Just as slaves born into slavery can’t visualize freedom, we Americans don’t know what it would be like to wake up to NO debt.
–Dave Ramsey, Total Money Makeover
Your alarm clock sounds, alerting you that a new day has come. You awake to find yourself owning a car without a car payment, a home without a mortgage, an education without student loans, and credit card(s) with a zero balance. How did you get to this financial freedom? Did you a) win the lottery, b) rob a bank Sugar & Spice style, or c) align your behaviors with your long-term financial goals? Well, the answer to the question depends on whom you ask.
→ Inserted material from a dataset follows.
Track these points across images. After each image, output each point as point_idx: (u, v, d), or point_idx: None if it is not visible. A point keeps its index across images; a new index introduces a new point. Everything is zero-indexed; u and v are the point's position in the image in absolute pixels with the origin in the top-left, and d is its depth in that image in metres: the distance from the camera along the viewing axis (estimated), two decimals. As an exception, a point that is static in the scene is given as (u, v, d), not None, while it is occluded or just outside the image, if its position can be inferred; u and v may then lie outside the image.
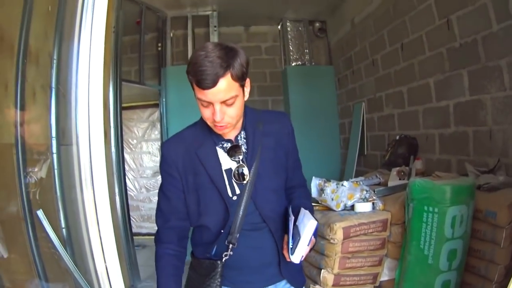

I told a friend of mine that I was working to become debt free and she looked me right in my face and laughed. I mean laughed to the point of tears while telling me how unrealistic I was being. “Everyone has debt”, she alleged. If this were her outlook on financial freedom, I would guess that she could imagine a debt free life comes only as a result of a windfall. She will either rob the bank or win the lottery. I, however, understand how even the most minute sacrifices will help me get closer to my financial goals. I have to think beyond the day-to-day and month-to-month if I want to build generational wealth. Financial expert, Dave Ramsey adds, “We have been sold debt with such repetition […] that it’s hard for people to imagine what it would be like to have no payments”. Debt shouldn’t be the normal status quo and I am not comfortable adopting that mind-set. When the day comes when I wake up with no mortgage, no student loans, and no credit card balance, I know it will be a result of my financial plan and my commitment to it.